Data listing:
·····

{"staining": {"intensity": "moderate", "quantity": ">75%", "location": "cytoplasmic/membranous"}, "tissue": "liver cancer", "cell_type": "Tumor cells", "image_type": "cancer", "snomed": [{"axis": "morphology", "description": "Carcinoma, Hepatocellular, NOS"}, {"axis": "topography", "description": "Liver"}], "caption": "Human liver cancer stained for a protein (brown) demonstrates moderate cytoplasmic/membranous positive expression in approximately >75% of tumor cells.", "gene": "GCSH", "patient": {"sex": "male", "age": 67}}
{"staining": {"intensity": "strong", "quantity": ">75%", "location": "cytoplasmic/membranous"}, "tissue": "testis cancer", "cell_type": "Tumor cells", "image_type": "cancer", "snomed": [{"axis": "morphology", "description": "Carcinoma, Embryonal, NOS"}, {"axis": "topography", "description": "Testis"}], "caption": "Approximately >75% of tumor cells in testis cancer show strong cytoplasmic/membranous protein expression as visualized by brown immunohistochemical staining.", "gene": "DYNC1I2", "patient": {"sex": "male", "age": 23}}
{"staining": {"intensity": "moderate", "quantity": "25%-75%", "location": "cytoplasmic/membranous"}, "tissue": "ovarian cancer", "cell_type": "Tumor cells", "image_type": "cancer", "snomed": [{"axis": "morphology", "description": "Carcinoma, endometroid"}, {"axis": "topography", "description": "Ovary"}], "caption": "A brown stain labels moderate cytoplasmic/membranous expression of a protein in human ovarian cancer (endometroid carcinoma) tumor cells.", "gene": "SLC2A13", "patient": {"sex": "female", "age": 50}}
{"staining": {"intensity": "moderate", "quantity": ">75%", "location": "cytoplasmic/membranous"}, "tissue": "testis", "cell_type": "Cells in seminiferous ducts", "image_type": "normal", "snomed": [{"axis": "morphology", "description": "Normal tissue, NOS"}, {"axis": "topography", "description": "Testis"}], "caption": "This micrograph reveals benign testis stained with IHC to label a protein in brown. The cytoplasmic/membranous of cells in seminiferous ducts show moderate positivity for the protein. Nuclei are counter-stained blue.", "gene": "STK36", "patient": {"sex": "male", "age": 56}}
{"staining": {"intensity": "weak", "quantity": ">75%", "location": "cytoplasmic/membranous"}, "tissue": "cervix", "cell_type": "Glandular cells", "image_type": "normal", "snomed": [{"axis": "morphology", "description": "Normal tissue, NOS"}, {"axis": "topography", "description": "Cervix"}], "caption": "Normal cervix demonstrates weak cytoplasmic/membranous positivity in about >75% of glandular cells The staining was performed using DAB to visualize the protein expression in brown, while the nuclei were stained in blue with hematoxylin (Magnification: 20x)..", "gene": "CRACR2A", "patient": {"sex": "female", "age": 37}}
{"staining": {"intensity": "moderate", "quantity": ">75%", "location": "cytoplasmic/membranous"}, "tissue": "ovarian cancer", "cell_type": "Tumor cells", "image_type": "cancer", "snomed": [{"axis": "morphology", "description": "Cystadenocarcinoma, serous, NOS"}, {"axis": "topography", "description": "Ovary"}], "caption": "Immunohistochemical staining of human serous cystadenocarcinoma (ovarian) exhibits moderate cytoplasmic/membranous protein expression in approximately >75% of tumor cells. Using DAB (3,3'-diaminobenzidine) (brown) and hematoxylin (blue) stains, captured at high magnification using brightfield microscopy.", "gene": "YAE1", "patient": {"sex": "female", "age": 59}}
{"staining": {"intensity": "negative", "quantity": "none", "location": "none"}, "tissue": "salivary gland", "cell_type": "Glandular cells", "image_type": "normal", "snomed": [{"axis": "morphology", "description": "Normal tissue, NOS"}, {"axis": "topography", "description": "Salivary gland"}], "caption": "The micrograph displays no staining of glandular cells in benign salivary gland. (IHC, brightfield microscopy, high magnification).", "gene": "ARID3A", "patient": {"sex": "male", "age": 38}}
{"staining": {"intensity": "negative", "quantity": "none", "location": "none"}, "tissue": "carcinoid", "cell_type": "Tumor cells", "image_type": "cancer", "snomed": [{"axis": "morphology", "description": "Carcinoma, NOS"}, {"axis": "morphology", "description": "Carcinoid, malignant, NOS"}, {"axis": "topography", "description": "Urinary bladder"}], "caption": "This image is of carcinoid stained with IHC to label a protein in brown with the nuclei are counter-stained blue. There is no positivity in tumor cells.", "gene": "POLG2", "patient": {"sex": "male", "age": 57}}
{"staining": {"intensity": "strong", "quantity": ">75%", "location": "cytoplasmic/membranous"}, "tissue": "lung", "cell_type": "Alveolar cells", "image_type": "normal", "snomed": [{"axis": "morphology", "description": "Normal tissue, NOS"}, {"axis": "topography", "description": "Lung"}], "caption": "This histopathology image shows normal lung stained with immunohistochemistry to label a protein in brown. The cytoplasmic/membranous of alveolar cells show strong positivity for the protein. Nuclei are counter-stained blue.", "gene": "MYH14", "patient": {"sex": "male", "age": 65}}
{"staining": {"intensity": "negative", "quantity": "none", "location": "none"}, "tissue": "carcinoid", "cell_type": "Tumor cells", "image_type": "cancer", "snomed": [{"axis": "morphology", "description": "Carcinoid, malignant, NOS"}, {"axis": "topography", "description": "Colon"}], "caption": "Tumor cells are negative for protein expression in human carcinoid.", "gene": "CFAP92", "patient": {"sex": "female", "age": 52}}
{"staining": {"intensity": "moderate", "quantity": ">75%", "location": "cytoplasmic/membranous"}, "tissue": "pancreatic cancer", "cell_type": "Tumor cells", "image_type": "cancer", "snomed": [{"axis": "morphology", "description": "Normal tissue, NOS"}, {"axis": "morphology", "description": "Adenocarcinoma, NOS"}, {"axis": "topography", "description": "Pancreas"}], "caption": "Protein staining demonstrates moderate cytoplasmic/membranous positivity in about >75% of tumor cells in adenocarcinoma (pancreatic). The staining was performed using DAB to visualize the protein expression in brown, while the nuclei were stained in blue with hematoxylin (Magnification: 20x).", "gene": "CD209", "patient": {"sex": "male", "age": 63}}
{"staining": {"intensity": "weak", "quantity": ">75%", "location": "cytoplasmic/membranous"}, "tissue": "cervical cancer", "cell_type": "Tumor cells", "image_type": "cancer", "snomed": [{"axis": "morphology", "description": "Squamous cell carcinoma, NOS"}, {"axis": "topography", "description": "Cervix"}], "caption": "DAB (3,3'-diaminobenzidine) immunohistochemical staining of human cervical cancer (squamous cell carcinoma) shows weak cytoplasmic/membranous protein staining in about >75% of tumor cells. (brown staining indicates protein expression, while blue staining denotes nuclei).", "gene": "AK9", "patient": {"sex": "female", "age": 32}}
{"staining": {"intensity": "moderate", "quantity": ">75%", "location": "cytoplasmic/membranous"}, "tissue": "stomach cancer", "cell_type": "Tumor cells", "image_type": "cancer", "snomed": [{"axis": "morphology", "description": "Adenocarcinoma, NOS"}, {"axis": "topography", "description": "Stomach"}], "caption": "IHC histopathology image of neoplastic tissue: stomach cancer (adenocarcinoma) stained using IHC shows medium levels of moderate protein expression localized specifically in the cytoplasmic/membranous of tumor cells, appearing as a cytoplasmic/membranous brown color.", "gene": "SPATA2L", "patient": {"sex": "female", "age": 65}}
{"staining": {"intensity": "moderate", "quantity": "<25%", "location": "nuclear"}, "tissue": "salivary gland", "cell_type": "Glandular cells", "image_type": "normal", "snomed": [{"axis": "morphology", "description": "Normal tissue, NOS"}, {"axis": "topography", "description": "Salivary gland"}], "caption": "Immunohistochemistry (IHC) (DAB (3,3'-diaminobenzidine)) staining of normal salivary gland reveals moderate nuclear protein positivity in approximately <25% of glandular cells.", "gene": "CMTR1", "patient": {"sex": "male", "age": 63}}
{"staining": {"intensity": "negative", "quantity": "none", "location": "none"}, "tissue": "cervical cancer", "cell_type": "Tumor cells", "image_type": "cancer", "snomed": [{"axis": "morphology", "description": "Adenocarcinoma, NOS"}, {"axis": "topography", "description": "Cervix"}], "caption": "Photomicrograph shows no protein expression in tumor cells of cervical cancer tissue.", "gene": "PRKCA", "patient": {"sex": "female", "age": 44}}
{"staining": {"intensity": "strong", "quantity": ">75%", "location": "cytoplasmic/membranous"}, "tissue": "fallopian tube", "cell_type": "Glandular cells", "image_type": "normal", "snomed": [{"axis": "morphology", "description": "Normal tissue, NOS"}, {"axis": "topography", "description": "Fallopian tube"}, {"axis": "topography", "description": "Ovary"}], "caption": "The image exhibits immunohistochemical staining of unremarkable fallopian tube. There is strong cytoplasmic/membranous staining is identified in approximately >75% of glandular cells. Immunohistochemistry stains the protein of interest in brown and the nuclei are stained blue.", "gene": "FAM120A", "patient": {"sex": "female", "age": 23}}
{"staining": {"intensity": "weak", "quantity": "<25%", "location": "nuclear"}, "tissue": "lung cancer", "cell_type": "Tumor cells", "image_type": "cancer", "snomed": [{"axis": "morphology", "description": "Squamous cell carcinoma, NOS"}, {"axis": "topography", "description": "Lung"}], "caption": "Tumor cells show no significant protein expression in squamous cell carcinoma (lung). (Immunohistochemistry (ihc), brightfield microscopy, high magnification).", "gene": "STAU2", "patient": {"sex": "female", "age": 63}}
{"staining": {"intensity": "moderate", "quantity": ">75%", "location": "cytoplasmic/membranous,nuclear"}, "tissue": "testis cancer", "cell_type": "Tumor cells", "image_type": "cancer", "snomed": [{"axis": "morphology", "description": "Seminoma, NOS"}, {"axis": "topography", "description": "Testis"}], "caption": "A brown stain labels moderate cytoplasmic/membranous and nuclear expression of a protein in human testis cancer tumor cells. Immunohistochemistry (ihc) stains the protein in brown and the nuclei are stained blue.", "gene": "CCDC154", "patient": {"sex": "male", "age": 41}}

·····

What you are asked to do:
In the entries above, identify each line that includes the string "squamous", then copy it.

Exercise response:
{"staining": {"intensity": "weak", "quantity": ">75%", "location": "cytoplasmic/membranous"}, "tissue": "cervical cancer", "cell_type": "Tumor cells", "image_type": "cancer", "snomed": [{"axis": "morphology", "description": "Squamous cell carcinoma, NOS"}, {"axis": "topography", "description": "Cervix"}], "caption": "DAB (3,3'-diaminobenzidine) immunohistochemical staining of human cervical cancer (squamous cell carcinoma) shows weak cytoplasmic/membranous protein staining in about >75% of tumor cells. (brown staining indicates protein expression, while blue staining denotes nuclei).", "gene": "AK9", "patient": {"sex": "female", "age": 32}}
{"staining": {"intensity": "weak", "quantity": "<25%", "location": "nuclear"}, "tissue": "lung cancer", "cell_type": "Tumor cells", "image_type": "cancer", "snomed": [{"axis": "morphology", "description": "Squamous cell carcinoma, NOS"}, {"axis": "topography", "description": "Lung"}], "caption": "Tumor cells show no significant protein expression in squamous cell carcinoma (lung). (Immunohistochemistry (ihc), brightfield microscopy, high magnification).", "gene": "STAU2", "patient": {"sex": "female", "age": 63}}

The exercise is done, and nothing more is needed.